- US 7" single

Single by Prince

from the album 1999
- B-side: "Irresistible Bitch"
- Released: November 23, 1983
- Recorded: March 30, 1982
- Studio: Sunset Sound
- Genre: New wave; dance-rock;
- Length: 7" edit: 3:40; Album/12" version: 7:20;
- Label: Warner Bros.
- Songwriter: Prince
- Producer: Prince

Prince singles chronology
| "Delirious" (1983) | "Let's Pretend We're Married" (1983) | "When Doves Cry" (1984) |

= Let's Pretend We're Married =

"Let's Pretend We're Married" is a song by American musician Prince from his 1982 album 1999. It was the final US single from the album and peaked at number 52 in the US.

==Background==
The song consists mainly of keyboards and drum machines, along with Prince's vocals. Two verses followed by choruses form the main basis of the song. The song breaks down to an instrumental section with Prince repeating "I wanna fuck you" followed by him saying "Look here, Marsha; I'm not saying this just to be nasty.
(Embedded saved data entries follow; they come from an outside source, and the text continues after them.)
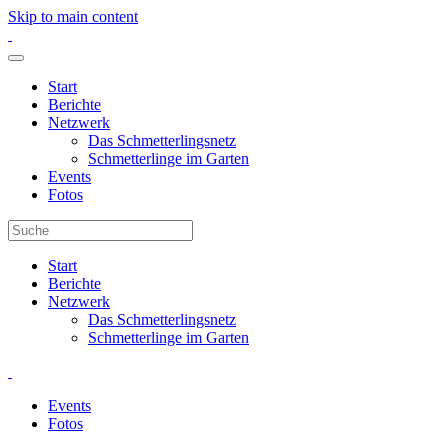
Skip to main content
Start
Berichte
Netzwerk
Das Schmetterlingsnetz
Schmetterlinge im Garten
Events
Fotos
Start
Berichte
Netzwerk
Das Schmetterlingsnetz
Schmetterlinge im Garten
Events
Fotos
I sincerely wanna fuck the taste out of your mouth." The final part of the song is an a cappella with Prince stating his philosophy on life—he loves God for fear of the afterlife but he's going to have fun while he can, a theme echoed in "1999". The song was performed live on the Purple Rain Tour. Prince's vocal range on the song spans from F_{2} to B_{6}.
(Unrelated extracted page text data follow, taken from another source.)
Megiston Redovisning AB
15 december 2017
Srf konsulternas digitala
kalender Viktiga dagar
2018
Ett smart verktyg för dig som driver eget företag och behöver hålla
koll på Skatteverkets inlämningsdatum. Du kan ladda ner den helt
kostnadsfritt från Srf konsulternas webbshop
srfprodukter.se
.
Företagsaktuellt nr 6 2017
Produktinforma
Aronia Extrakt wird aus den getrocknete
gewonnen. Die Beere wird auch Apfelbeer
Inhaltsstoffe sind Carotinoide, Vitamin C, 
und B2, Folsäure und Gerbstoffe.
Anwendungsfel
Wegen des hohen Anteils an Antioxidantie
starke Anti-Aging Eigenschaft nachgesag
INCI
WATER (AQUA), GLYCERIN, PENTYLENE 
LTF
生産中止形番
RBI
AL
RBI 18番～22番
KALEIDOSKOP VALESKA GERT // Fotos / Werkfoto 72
==Reception and performances==
The B-side, "Irresistible Bitch", received equal airplay and so qualified to chart alongside the A-side. The track was written and first recorded in 1981, and segues from the song "Feel U Up", which was re-recorded in 1986 for the Camille project. The original version of "Irresistible Bitch" has a much rougher vocal, and is an organ-driven song. The 1982-1983 remake which was released as the B-side of "Let's Pretend We're Married" has more percussion, both live drums and drum machines, along with bell-like keyboards and vocal backup from Wendy & Lisa. The lyrics are the familiar Prince theme of a jilted lover who treats his woman well, but gets treated badly in return. The song was performed on the Purple Rain tour, once again with the New Power Generation, for their 1992–1993 tours.

==Personnel==
Credits sourced from Benoît Clerc and Guitarcloud

- Prince – lead and backing vocals, Oberheim OB-X, Oberheim OB-SX, bass guitar, Linn LM-1, Pearl SY-1 Syncussion

==Chart performance==

Chart performance for "Let's Pretend We're Married"
| Chart (1983–1984) | Peak position |
|---|---|
| US Billboard Hot 100 | 52 |
| US Dance/Disco Top 80 (Billboard) | 52 |
| US Hot Black Singles (Billboard) | 55 |

==Cover versions==
Tina Turner covered "Let's Pretend We're Married" in live performances, and one of these is included on her The Collected Recordings – Sixties to Nineties album. This performance was originally released as the B-side of her own "Show Some Respect" single in 1984 (in the UK, it was included as the B-side of "I Can't Stand the Rain" in 1985).